Seperti dikutip dari Bloomberg melalui Bloomberg-JPMorgan Asia Dollar Index, Sabtu (26/4/2014), 10 mata uang dengan intensitas perdagangan paling aktif di Asia (selain Jepang) mencatatkan penurunan sebesar 0,5% ke level 115 poin sejak perdagangan pada 18 April di Singapura.
Advertisement
Sementara itu, rupiah tercatat melemah 1,3% menjadi 11.575 per dolar AS dan menjadi pelemahan mingguan terparah sejak November. Menyusul di bawahnya, rupee juga melemah 1,4% ke level 61,1275 per dolar AS pada periode yang sama.
Data manufaktur China menunjukkan adanya kontraksi hasil produksi di sejumlah pabrik pada minggu keempat April. Dana Moneter Internasional (IMF) bahkan memprediksi pertumbuham ekonomi China akan melambat ke level 7,5% pada 2014. Angka tersebut lebih rendah dari 7,7% tahun lalu.
"Kami melihat adanya potensi rilis data ekonomi yang negatif datang dari China. Mata uang negara-negara Asia tengah berusaha mempertahankan penguatan nilai tukarnya tahun ini.

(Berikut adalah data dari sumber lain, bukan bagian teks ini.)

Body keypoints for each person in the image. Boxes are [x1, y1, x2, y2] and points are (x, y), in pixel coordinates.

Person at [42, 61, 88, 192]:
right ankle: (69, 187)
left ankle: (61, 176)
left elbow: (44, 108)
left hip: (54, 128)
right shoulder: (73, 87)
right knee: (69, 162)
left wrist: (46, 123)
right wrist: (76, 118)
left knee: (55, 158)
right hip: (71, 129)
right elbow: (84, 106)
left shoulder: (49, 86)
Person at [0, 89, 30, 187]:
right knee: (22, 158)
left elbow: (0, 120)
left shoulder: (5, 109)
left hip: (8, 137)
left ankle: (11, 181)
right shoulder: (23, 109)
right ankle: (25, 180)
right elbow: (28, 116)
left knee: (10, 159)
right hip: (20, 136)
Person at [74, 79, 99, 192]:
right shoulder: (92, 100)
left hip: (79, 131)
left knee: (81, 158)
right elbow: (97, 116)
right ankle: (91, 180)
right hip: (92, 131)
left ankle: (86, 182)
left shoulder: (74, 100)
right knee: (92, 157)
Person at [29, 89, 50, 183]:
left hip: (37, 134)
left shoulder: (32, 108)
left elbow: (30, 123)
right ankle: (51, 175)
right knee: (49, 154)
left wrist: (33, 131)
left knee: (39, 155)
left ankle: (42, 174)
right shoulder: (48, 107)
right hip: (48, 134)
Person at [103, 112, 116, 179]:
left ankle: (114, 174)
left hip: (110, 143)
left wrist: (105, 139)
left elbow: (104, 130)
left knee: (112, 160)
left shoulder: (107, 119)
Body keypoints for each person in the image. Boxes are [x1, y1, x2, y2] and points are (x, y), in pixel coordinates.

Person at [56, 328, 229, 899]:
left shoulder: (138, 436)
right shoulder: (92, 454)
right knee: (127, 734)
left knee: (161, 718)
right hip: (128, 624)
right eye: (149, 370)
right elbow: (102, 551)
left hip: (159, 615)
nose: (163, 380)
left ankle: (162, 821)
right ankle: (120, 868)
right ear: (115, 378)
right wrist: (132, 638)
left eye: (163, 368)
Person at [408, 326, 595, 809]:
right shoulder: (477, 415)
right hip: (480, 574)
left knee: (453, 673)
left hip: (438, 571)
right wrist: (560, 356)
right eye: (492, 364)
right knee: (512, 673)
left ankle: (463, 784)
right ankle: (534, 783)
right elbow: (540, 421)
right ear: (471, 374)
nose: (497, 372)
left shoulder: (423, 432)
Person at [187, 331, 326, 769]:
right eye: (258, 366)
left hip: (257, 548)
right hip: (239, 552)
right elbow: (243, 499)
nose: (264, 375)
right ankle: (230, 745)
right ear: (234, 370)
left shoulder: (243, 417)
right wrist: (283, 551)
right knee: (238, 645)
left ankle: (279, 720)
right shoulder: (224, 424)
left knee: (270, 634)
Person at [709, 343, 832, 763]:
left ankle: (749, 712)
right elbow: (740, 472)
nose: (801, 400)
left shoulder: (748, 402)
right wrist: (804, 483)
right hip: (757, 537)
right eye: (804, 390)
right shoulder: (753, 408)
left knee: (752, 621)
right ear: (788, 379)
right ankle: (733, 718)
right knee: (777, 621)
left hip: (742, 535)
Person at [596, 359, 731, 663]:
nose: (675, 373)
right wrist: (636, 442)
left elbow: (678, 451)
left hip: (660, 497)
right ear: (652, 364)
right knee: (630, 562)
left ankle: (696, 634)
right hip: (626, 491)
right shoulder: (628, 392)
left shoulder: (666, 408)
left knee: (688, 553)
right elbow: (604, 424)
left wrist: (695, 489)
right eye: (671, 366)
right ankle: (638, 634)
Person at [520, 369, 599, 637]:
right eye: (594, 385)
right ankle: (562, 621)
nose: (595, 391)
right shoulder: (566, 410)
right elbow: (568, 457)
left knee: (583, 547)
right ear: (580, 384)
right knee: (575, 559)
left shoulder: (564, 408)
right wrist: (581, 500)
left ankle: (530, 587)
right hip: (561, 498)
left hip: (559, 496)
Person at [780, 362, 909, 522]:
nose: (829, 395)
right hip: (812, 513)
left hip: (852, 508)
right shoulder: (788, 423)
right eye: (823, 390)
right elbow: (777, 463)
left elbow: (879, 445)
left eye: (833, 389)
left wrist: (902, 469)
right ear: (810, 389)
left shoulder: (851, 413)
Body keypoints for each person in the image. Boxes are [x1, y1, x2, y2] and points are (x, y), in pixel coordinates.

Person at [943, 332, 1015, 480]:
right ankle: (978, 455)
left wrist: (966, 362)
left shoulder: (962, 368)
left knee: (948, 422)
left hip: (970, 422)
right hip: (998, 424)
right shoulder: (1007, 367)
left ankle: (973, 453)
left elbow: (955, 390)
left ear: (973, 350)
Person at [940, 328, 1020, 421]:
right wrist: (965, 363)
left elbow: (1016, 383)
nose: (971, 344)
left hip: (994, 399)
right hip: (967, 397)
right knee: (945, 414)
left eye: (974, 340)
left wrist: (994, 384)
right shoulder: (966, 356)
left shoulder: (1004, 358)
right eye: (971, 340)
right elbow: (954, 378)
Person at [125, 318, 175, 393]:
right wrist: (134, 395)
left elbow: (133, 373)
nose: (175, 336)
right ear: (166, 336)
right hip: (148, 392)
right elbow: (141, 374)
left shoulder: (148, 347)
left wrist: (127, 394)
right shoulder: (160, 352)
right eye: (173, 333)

Beberapa sentimen dari dunia politik juga menjadi perhatian para investor saat ini," ungkap Ekonom Senior Mizuho Bank Vishnu Varathan di Singapura.
Sentimen lain yang menyebabkan fluktuasi mata uang di negara-negara Asia juga datang dari pemilihan umum yang digelar di Indonesia, India dan Thailand tahun ini.
Di Indonesia, hasil pemilihan legislatif yang tidak menunjukkan kejelasan pada awal April lalu mengundang ketidakpastikan babak pemilihan presiden pada Juli mendatang.
Sementara laporan indeks manufaktur China terbaru dari HSBC Holdings Plc dan Markit Economics pekan ini berada di level 48,3% pada April. Angka tersebut masih berada di bawah ekspektasi para analis di level 50%.